[Data items]
+++

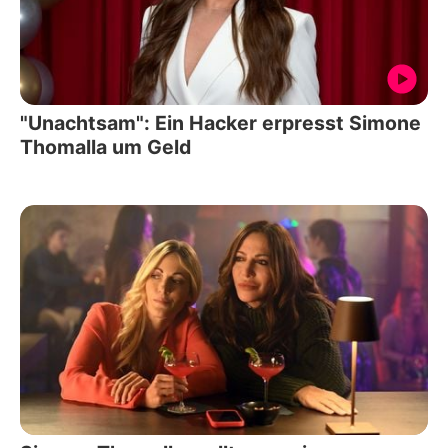
"Unachtsam": Ein Hacker erpresst Simone
Thomalla um Geld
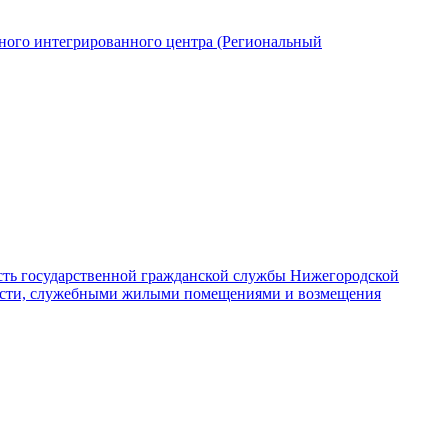
ьного интегрированного центра (Региональный
сть государственной гражданской службы Нижегородской
бласти, служебными жилыми помещениями и возмещения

+++

**PROBLEM TO SOLVE**
Your copy should match the records above exactly, except that it contains no pictures.

**SOLUTION**
"Unachtsam": Ein Hacker erpresst Simone
Thomalla um Geld
ьного интегрированного центра (Региональный
сть государственной гражданской службы Нижегородской
бласти, служебными жилыми помещениями и возмещения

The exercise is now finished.